Çaylak (bir NBA terimi olarak acemilik döneminde olma) bir yönetici, en çok zorlandığı şeylerin başında bir çalışma arkadaşından iş istemesi ve onu yaptırabilmesidir. Bu, kolay bir şey değildir. Bazı insanlar bir başkasından bir bardak su bile istemekte zorlanırken, bu kişiler nasıl oluyor da yönetici oldukları ilk dönemde bir görevin yapılmasını isteyebiliyor?
Bu noktada, gözetim görevinin eğitimlerle rahatlıkla öğretilebileceğini belirtmek isterim. Örneğin, etkili görevlendirme ve etkili geri bildirim verme teknikleri bu süreci kolaylaştırabilir. Ayrıca, yöneticilerin empati kurma becerileri, çalışanların ihtiyaçlarını ve motivasyonlarını anlamalarına yardımcı olur.
Unutmayalım ki; bir yöneticinin ilk ve en temel görevi, ekibinin yapması gereken görevleri zamanında ve eksiksiz yapmasını sağlamaktır. Eğer bir hata varsa düzeltmesini, gecikme varsa hızlanmasını sağlamak da bu görevin bir parçasıdır. Görev istenen hız ve kalitede yerine getirilmiyorsa, net ve geliştirici geri bildirimde bulunmak gözetim yetkinliğinin esasını oluşturur.
Bu yüzden bu görev her zaman keyifli olmayabilir. Yönetici, bazen zor kararlar almak, eleştirilerle yüzleşmek ve hatta işi bizzat yaparak çalışma arkadaşına göstermek zorunda kalabilir.
Tüm çalışanlar yetkin ve motiveyse, yöneticinin işi oldukça kolaylaşır. Leb demeden leblebiyi anlayan bir ekip ile çalışmak, yöneticiyi büyük ölçüde rahatlatır. Ancak, hiçbir takım her üyesiyle böyle olamaz. Genellikle, ekibin bazı üyeleri yorgun, sıkılmış veya enerjisi düşük olabilir. Bazı ekip üyelerinin de işi yapabilecek düzeyde yetkinlikleri olmayabilir.
Bu durumda yöneticinin, motivasyonu artıracak ve takım üyelerinin yetkinliklerini geliştirecek çabalar içine girmesi gerekir.
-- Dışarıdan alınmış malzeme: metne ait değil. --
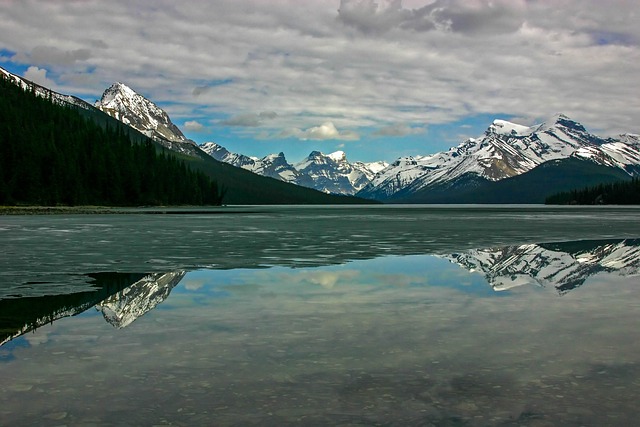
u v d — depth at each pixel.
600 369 9.82
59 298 17.09
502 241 41.66
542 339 11.96
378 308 15.45
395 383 9.05
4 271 23.67
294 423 7.48
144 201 171.25
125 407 8.02
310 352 10.89
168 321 13.77
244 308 15.45
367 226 66.44
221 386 8.91
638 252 32.91
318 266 25.80
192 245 37.03
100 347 11.26
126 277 21.92
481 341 11.76
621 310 15.22
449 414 7.79
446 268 25.05
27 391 8.66
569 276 22.44
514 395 8.52
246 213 127.38
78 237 43.84
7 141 134.12
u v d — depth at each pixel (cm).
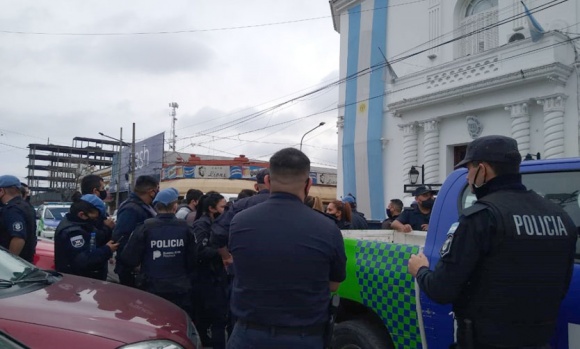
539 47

Bu, hem bireysel gelişim planları oluşturmak hem de takım içindeki iş birliğini güçlendirmek anlamına gelir.
Sonuç olarak, yöneticilik sadece bir pozisyon değil, aynı zamanda büyük bir sorumluluktur. Başarılı bir yönetici olabilmek için gözetim becerilerini geliştirmek ve ekibini iyi yönlendirmek şarttır. Bu yolda bir yöneticinin kendi gayretiyle ve/veya şirketinin desteği ile eğitim, deneyim ve sürekli öğrenme sürecinde olması çok değerlidir.
Bu çaba, sadece yöneticinin değil, ekibin de başarısını artıracaktır.